A Direct Mixed-Enriched Galerkin Method on Quadrilaterals for Two-phase Darcy Flow

TL;DR

This paper introduces a novel finite element method combining mixed and enriched Galerkin techniques on quadrilaterals for two-phase Darcy flow, emphasizing minimal degrees of freedom and high accuracy.

Contribution

It develops a new locally conservative finite element approach using AC and direct serendipity elements tailored for quadrilaterals, improving accuracy and efficiency in two-phase flow simulations.

Findings

Accurate simulation results on quadrilaterals.

Stable computation of capillary flux without breakdown.

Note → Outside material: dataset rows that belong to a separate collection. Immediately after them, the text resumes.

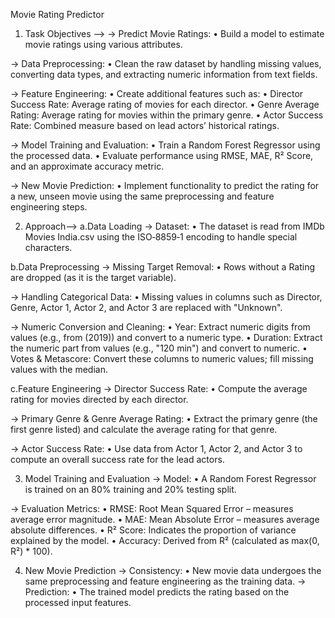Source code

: Movie Rating Predictor
1. Task Objectives -->
→ Predict Movie Ratings:
• Build a model to estimate movie ratings using various attributes.

→ Data Preprocessing:
• Clean the raw dataset by handling missing values, converting data types, and extracting numeric information from text fields.

→ Feature Engineering:
• Create additional features such as:
• Director Success Rate: Average rating of movies for each director.
• Genre Average Rating: Average rating for movies within the primary genre.
• Actor Success Rate: Combined measure based on lead actors’ historical ratings.

→ Model Training and Evaluation:
• Train a Random Forest Regressor using the processed data.
• Evaluate performance using RMSE, MAE, R² Score, and an approximate accuracy metric.

→ New Movie Prediction:
• Implement functionality to predict the rating for a new, unseen movie using the same preprocessing and feature engineering steps.

2. Approach-->
a.Data Loading
→ Dataset:
• The dataset is read from IMDb Movies India.csv using the ISO‑8859‑1 encoding to handle special characters.

b.Data Preprocessing
→ Missing Target Removal:
• Rows without a Rating are dropped (as it is the target variable).

→ Handling Categorical Data:
• Missing values in columns such as Director, Genre, Actor 1, Actor 2, and Actor 3 are replaced with "Unknown".

→ Numeric Conversion and Cleaning:
• Year: Extract numeric digits from values (e.g., from (2019)) and convert to a numeric type.
• Duration: Extract the numeric part from values (e.g., "120 min") and convert to numeric.
• Votes & Metascore: Convert these columns to numeric values; fill missing values with the median.

c.Feature Engineering
→ Director Success Rate:
• Compute the average rating for movies directed by each director.

→ Primary Genre & Genre Average Rating:
• Extract the primary genre (the first genre listed) and calculate the average rating for that genre.

→ Actor Success Rate:
• Use data from Actor 1, Actor 2, and Actor 3 to compute an overall success rate for the lead actors.

3. Model Training and Evaluation
→ Model:
• A Random Forest Regressor is trained on an 80% training and 20% testing split.

→ Evaluation Metrics:
• RMSE: Root Mean Squared Error – measures average error magnitude.
• MAE: Mean Absolute Error – measures average absolute differences.
• R² Score: Indicates the proportion of variance explained by the model.
• Accuracy: Derived from R² (calculated as max(0, R²) * 100).

4. New Movie Prediction
→ Consistency:
• New movie data undergoes the same preprocessing and feature engineering as the training data.
→ Prediction:
• The trained model predicts the rating based on the processed input features.

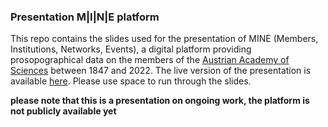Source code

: ### Presentation M|I|N|E platform

This repo contains the slides used for the presentation of MINE (Members, Institutions, Networks, Events), a digital platform providing prosopographical data on the members of the [Austrian Academy of Sciences](https://oeaw.ac.at) between 1847 and 2022.
The live version of the presentation is available [here](https://mine-folien.acdh-dev.oeaw.ac.at/). Please use space to run through the slides.

**please note that this is a presentation on ongoing work, the platform is not publicly available yet**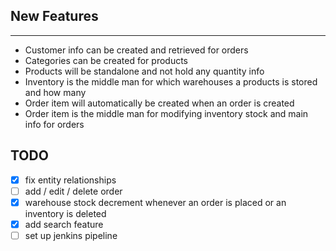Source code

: ## New Features
----
- Customer info can be created and retrieved for orders
- Categories can be created for products
- Products will be standalone and not hold any quantity info
- Inventory is the middle man for which warehouses a products is stored and how many
- Order item will automatically be created when an order is created
- Order item is the middle man for modifying inventory stock and main info for orders

## TODO
- [x] fix entity relationships
- [ ] add / edit / delete order
- [x] warehouse stock decrement whenever an order is placed or an inventory is deleted
- [x] add search feature
- [ ] set up jenkins pipeline
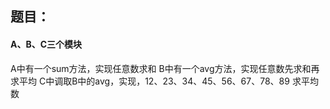 ## 题目：
#### A、B、C三个模块

A中有一个sum方法，实现任意数求和
B中有一个avg方法，实现任意数先求和再求平均
C中调取B中的avg，实现，12、23、34、45、56、67、78、89 求平均数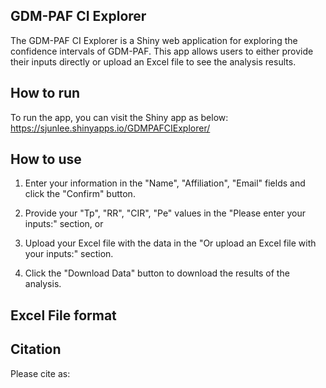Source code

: ## GDM-PAF CI Explorer
The GDM-PAF CI Explorer is a Shiny web application for exploring the confidence intervals of GDM-PAF. This app allows users to either provide their inputs directly or upload an Excel file to see the analysis results. 

## How to run
To run the app, you can visit the Shiny app as below:
https://sjunlee.shinyapps.io/GDMPAFCIExplorer/

## How to use
1. Enter your information in the "Name", "Affiliation", "Email" fields and click the "Confirm" button.

2. Provide your "Tp", "RR", "CIR", "Pe" values in the "Please enter your inputs:" section, or

3. Upload your Excel file with the data in the "Or upload an Excel file with your inputs:" section.

4. Click the "Download Data" button to download the results of the analysis.

## Excel File format


## Citation
Please cite as:
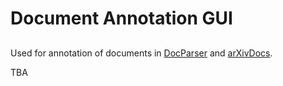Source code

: # Document Annotation GUI 
## 
Used for annotation of documents in
[DocParser](https://github.com/DS3Lab/DocParser/) and 
[arXivDocs](https://github.com/DS3Lab/arXivdocs/).

TBA
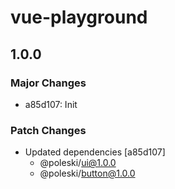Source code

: # vue-playground

## 1.0.0

### Major Changes

- a85d107: Init

### Patch Changes

- Updated dependencies [a85d107]
  - @poleski/ui@1.0.0
  - @poleski/button@1.0.0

Extension to three-dimensional problems.

Abstract

We develop a locally conservative, finite element method for simulation of two-phase flow on quadrilateral meshes that minimize the number of degrees of freedom (DoFs) subject to accuracy requirements and the DoF continuity constraints. We use a mixed finite element method (MFEM) for the flow problem and an enriched Galerkin method (EG) for the transport, stabilized with an entropy viscosity. Standard elements for MFEM lose accuracy on quadrilaterals, so we use the newly developed AC elements which have our desired properties. Standard tensor product spaces used in EG have many excess DoFs, so we would like to use the minimal DoF serendipity elements. However, the standard elements lose accuracy on quadrilaterals, so we use the newly developed direct serendipity elements. We use the Hoteit-Firoozabadi formulation, which requires a capillary flux. We compute this in a novel way that does not break down when one of the saturations degenerate to its residual value. Extension to three dimensions is described. Numerical tests show that accurate results are obtained.